## Exercise brief
The records that follow must be transcribed in full, without any change.

## Source material

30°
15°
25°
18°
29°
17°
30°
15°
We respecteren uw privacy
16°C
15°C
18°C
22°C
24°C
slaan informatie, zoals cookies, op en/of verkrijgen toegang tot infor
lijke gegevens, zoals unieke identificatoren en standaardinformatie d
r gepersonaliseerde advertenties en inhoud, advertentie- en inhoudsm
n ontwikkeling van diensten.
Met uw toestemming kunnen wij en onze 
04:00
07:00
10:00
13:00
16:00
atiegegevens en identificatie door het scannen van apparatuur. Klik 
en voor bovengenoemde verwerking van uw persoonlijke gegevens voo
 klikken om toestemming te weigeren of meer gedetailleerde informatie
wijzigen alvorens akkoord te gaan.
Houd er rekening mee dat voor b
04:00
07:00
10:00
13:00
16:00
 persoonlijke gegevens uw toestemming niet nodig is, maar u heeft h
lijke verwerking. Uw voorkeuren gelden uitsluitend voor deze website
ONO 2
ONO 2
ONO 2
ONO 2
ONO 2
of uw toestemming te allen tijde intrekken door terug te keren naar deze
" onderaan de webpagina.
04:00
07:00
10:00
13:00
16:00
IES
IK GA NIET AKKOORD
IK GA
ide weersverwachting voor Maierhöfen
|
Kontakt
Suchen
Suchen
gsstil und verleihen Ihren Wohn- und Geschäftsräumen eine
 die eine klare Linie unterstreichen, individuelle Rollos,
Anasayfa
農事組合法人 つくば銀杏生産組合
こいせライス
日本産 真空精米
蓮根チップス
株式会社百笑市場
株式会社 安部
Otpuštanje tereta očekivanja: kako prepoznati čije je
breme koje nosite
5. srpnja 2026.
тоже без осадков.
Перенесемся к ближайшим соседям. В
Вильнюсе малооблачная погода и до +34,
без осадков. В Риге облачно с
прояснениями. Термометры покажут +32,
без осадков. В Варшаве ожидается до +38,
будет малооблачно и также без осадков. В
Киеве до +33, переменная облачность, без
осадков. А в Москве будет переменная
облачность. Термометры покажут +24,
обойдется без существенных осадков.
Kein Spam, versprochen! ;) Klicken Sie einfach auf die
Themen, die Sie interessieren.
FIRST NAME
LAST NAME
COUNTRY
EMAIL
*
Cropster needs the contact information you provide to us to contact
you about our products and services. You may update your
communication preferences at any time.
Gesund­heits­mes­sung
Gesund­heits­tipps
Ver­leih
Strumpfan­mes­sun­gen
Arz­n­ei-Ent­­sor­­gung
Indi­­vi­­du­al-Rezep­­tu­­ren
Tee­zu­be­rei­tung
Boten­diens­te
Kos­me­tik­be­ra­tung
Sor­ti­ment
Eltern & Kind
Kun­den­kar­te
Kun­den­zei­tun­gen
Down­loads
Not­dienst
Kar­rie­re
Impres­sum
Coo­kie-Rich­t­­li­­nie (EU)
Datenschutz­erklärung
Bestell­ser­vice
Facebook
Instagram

## Output below
30°
15°
25°
18°
29°
17°
30°
15°
We respecteren uw privacy
16°C
15°C
18°C
22°C
24°C
slaan informatie, zoals cookies, op en/of verkrijgen toegang tot infor
lijke gegevens, zoals unieke identificatoren en standaardinformatie d
r gepersonaliseerde advertenties en inhoud, advertentie- en inhoudsm
n ontwikkeling van diensten.
Met uw toestemming kunnen wij en onze 
04:00
07:00
10:00
13:00
16:00
atiegegevens en identificatie door het scannen van apparatuur. Klik 
en voor bovengenoemde verwerking van uw persoonlijke gegevens voo
 klikken om toestemming te weigeren of meer gedetailleerde informatie
wijzigen alvorens akkoord te gaan.
Houd er rekening mee dat voor b
04:00
07:00
10:00
13:00
16:00
 persoonlijke gegevens uw toestemming niet nodig is, maar u heeft h
lijke verwerking. Uw voorkeuren gelden uitsluitend voor deze website
ONO 2
ONO 2
ONO 2
ONO 2
ONO 2
of uw toestemming te allen tijde intrekken door terug te keren naar deze
" onderaan de webpagina.
04:00
07:00
10:00
13:00
16:00
IES
IK GA NIET AKKOORD
IK GA
ide weersverwachting voor Maierhöfen
|
Kontakt
Suchen
Suchen
gsstil und verleihen Ihren Wohn- und Geschäftsräumen eine
 die eine klare Linie unterstreichen, individuelle Rollos,
Anasayfa
農事組合法人 つくば銀杏生産組合
こいせライス
日本産 真空精米
蓮根チップス
株式会社百笑市場
株式会社 安部
Otpuštanje tereta očekivanja: kako prepoznati čije je
breme koje nosite
5. srpnja 2026.
тоже без осадков.
Перенесемся к ближайшим соседям. В
Вильнюсе малооблачная погода и до +34,
без осадков. В Риге облачно с
прояснениями. Термометры покажут +32,
без осадков. В Варшаве ожидается до +38,
будет малооблачно и также без осадков. В
Киеве до +33, переменная облачность, без
осадков. А в Москве будет переменная
облачность. Термометры покажут +24,
обойдется без существенных осадков.
Kein Spam, versprochen! ;) Klicken Sie einfach auf die
Themen, die Sie interessieren.
FIRST NAME
LAST NAME
COUNTRY
EMAIL
*
Cropster needs the contact information you provide to us to contact
you about our products and services. You may update your
communication preferences at any time.
Gesund­heits­mes­sung
Gesund­heits­tipps
Ver­leih
Strumpfan­mes­sun­gen
Arz­n­ei-Ent­­sor­­gung
Indi­­vi­­du­al-Rezep­­tu­­ren
Tee­zu­be­rei­tung
Boten­diens­te
Kos­me­tik­be­ra­tung
Sor­ti­ment
Eltern & Kind
Kun­den­kar­te
Kun­den­zei­tun­gen
Down­loads
Not­dienst
Kar­rie­re
Impres­sum
Coo­kie-Rich­t­­li­­nie (EU)
Datenschutz­erklärung
Bestell­ser­vice
Facebook
Instagram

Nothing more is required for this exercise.